The Surgeon has retracted a 2012 article by a group from the U.K. who took text from a previously published article. So, you say? Nu?
Well, we found — through relatively little effort — that the plagiarizees were themselves, shall we say, liberal in their use of material from other sources.
The retracted article was titled “Bone graft substitutes: What are the options?,” and it appeared in August 2012. One of the options, we guess, was to steal text.
According to the retraction notice:
This article has been retracted at the request of the Editor-in-Chief and Author: please see Elsevier Policy on Article Withdrawal (http://www.elsevier.com/locate/withdrawalpolicy).
The authors have plagiarized multiple paragraphs of a previously published paper, Nandi SK et al. Indian J Med Res., 2010 Jul;132:15–30, without proper attribution. All papers published by The Surgeon require the authors to explicitly state that their work is original and has not appeared in a publication elsewhere. Re-use of any data should be appropriately cited. The scientific community takes a very strong view on this matter. The authors have apologised for this error, and The Surgeon would also like to apologise to its readers.
In the abstract of the Nandi paper, we found this line:
Bone-graft materials usually have one or more components: an osteoconductive matrix, which acts as scaffold to new bone growth; osteoinductive proteins, which support mitogenesis of undifferentiated cells; and osteogenic cells, which are capable of forming bone in the appropriate environment.

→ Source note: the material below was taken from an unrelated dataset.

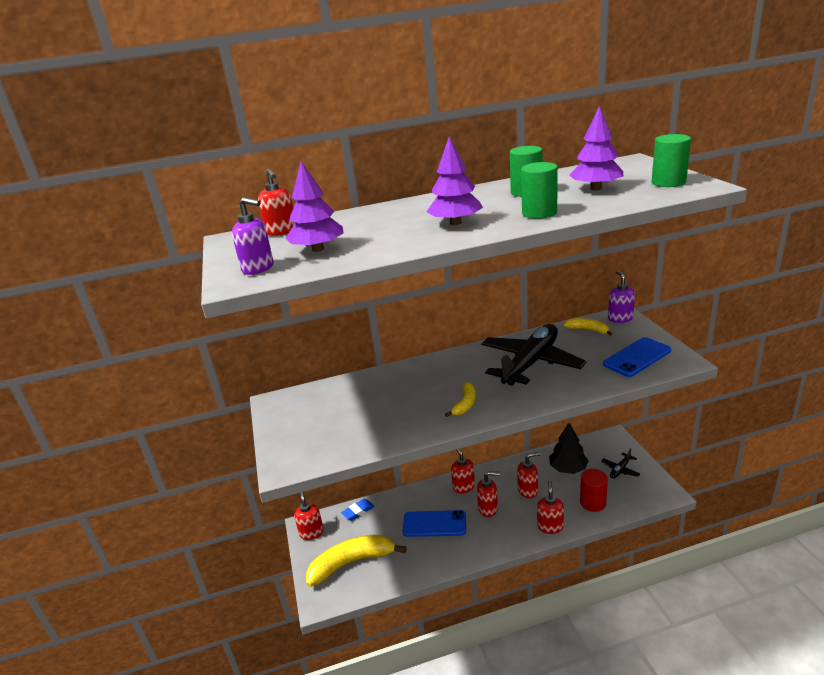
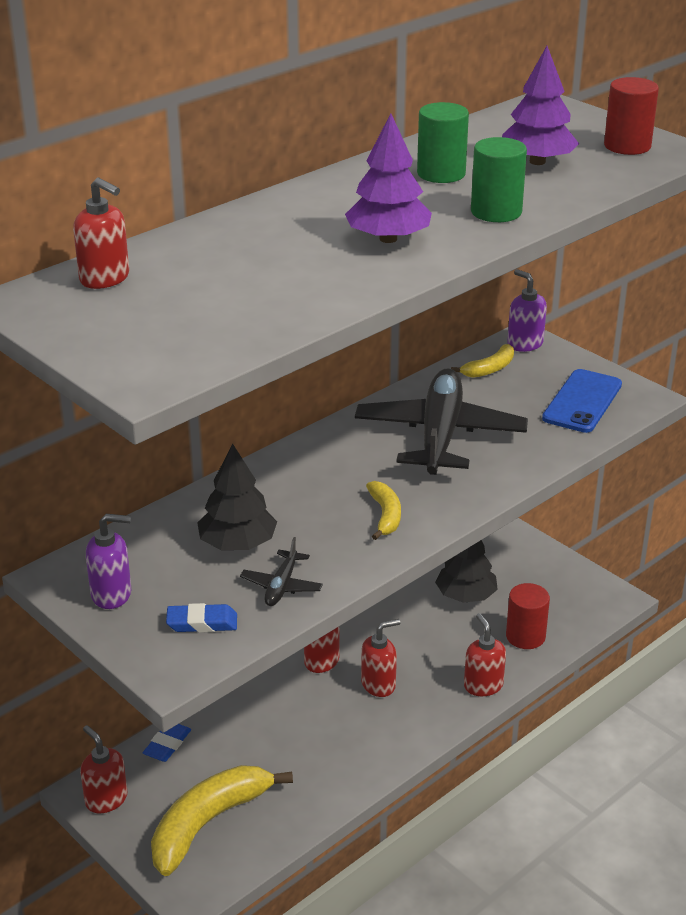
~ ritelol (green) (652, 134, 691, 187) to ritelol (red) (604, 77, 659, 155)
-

It seemed as good as any to run through Google, which we did. And we found this sentence, from a 2002 paper in the Journal of Bone & Joint Surgery (it’s a pdf):
Bone-graft materials usually have one or more components: an osteoconductive matrix, which supports the in-growth of new bone; osteoinductive proteins, which support mitogenesis of undifferentiated cells; and osteogenic cells (osteoblasts or osteoblast precursors), which are capable of forming bone in the proper environment.
We took a closer look at the Nandi article, and found it to be very close in spots to another 2004 paper, this one in the U.K. version of the Journal of Bone & Joint Surgery. For example, in the Nandi paper we read:
The means of delivering factors to stimulate stem cells in vivo to initiate a process leading to regeneration has long been sought. Success has been restricted by problems of dosage, lack of full activity of recombinant factors and the inability to sustain the presence of the factor for an appropriate length of time. ‘Gene-activated matrices’ are being investigated which compromise plasmids coding for factors in a variety of delivery vehicles.
And, in the JBJS article (a pdf):
The means of delivering factors to stimulate stem cells in vivo to initiate a process leading to regeneration has long been sought. Success has been limited by problems of dosage, lack of full activity of recombinant factors and the inability to sustain the presence of the factor for an appropriate length of time. ‘Gene-activated matrices’ are being investigated which compromise plasmids coding for factors in a variety of delivery vehicles.
The JBJS passage cites a 2001 paper by Shamblott MJ, Axelman J, Littlefield JW, et al. “Human embryonic germ cell derivatives express a broad range of developmentally distinct markers and proliferate extensively in vitro,” from the Prof [sic] Natl Acad Sci USA. A bit lower down in the paragraph in Nandi et all are two references — but neither is the JBJS paper or the PNAS article.
So, they plagiarized a plagiarized article? Maybe that makes it okay though, as you’re giving the plagiarizer a taste of their own medicine! I guess the originals were really something.